▶ **Data supplied**:
'''

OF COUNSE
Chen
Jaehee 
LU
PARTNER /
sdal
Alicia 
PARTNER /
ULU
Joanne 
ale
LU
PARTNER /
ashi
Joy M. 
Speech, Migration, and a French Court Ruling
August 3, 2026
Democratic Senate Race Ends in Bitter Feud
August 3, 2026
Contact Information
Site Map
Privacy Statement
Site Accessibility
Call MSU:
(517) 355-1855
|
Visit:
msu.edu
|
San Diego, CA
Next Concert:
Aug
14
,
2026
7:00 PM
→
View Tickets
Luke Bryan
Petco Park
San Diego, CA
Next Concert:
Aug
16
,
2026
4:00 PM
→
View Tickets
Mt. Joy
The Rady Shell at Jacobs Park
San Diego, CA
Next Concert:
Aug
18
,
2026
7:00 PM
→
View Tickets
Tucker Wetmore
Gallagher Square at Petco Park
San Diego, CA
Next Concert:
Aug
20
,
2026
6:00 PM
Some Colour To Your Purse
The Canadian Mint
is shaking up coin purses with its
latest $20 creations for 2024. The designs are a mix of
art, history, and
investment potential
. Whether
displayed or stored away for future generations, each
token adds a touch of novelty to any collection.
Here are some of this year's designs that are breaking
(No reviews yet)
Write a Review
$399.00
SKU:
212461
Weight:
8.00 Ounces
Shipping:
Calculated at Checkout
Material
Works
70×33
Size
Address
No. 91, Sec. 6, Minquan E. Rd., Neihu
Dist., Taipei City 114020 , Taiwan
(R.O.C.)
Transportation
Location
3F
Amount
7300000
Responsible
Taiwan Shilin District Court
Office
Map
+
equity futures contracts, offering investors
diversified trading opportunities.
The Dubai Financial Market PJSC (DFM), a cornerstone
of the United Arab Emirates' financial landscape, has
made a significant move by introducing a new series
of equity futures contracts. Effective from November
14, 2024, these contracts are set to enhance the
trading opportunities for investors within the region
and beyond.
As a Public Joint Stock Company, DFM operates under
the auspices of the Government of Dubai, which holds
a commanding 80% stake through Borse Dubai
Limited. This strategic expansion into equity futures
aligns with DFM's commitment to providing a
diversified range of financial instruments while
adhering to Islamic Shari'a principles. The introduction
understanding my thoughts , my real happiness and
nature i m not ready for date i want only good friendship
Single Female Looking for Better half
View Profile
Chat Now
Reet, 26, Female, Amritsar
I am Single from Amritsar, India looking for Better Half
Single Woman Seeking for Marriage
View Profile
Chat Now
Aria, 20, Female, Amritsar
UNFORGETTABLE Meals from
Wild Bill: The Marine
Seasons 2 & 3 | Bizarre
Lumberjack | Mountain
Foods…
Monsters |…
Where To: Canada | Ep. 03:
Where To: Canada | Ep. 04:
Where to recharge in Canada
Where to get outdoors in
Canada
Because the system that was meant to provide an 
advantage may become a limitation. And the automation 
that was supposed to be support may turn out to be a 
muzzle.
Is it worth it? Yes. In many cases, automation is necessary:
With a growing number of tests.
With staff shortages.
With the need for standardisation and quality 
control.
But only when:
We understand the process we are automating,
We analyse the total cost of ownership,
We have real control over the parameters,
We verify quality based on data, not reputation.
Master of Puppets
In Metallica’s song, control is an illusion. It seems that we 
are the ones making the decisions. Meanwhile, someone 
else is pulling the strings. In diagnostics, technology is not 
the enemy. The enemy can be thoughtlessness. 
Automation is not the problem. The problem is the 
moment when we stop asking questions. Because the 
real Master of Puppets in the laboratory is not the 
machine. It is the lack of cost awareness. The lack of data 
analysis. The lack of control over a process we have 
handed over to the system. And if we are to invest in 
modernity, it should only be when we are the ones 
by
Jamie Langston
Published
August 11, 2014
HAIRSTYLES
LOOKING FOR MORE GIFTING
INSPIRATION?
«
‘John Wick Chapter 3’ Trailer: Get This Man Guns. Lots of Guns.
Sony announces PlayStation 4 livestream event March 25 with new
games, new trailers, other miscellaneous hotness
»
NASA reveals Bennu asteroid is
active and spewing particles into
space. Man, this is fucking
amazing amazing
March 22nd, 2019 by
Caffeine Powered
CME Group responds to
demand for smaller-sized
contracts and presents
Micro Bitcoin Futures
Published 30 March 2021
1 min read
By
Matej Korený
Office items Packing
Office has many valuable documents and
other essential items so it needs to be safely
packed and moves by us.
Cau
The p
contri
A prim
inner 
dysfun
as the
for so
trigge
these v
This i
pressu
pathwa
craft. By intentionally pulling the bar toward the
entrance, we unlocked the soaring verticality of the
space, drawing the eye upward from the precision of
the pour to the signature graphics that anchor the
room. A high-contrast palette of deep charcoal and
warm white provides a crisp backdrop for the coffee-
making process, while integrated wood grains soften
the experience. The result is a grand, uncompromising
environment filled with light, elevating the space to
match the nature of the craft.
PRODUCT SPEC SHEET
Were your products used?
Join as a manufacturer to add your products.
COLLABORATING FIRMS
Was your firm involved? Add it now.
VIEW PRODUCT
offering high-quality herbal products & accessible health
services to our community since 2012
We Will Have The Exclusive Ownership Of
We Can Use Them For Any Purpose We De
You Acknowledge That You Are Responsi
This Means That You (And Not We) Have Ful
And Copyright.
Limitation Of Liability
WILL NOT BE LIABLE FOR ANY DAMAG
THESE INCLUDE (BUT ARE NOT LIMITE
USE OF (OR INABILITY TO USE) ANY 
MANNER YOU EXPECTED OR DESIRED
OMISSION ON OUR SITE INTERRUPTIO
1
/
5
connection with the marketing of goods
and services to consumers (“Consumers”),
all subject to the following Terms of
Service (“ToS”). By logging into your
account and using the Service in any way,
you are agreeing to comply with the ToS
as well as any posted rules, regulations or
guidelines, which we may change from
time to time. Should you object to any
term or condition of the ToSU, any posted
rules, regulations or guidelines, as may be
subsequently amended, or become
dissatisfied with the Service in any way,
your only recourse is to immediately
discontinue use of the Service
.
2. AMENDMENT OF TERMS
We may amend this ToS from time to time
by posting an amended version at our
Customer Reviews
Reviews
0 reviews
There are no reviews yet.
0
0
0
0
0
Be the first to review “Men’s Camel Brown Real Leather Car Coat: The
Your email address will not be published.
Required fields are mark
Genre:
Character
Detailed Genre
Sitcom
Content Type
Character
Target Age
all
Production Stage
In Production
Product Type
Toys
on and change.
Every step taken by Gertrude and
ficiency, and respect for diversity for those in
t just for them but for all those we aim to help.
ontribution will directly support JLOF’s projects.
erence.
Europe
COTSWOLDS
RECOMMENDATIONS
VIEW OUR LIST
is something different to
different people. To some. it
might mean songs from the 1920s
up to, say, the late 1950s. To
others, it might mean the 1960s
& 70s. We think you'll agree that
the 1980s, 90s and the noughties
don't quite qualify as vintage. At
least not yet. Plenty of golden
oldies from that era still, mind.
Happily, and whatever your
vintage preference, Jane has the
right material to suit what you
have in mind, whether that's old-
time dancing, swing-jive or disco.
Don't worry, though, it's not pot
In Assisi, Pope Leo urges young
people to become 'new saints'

'''

Within the listing above, locate the line containing "Limited. This strategic" and the line containing "Seasons 2 & 3 | Bizarre". Reproduce those two lines and all lines between them exactly, with nothing added.

▶ **The completed task**:
Limited. This strategic expansion into equity futures
aligns with DFM's commitment to providing a
diversified range of financial instruments while
adhering to Islamic Shari'a principles. The introduction
understanding my thoughts , my real happiness and
nature i m not ready for date i want only good friendship
Single Female Looking for Better half
View Profile
Chat Now
Reet, 26, Female, Amritsar
I am Single from Amritsar, India looking for Better Half
Single Woman Seeking for Marriage
View Profile
Chat Now
Aria, 20, Female, Amritsar
UNFORGETTABLE Meals from
Wild Bill: The Marine
Seasons 2 & 3 | Bizarre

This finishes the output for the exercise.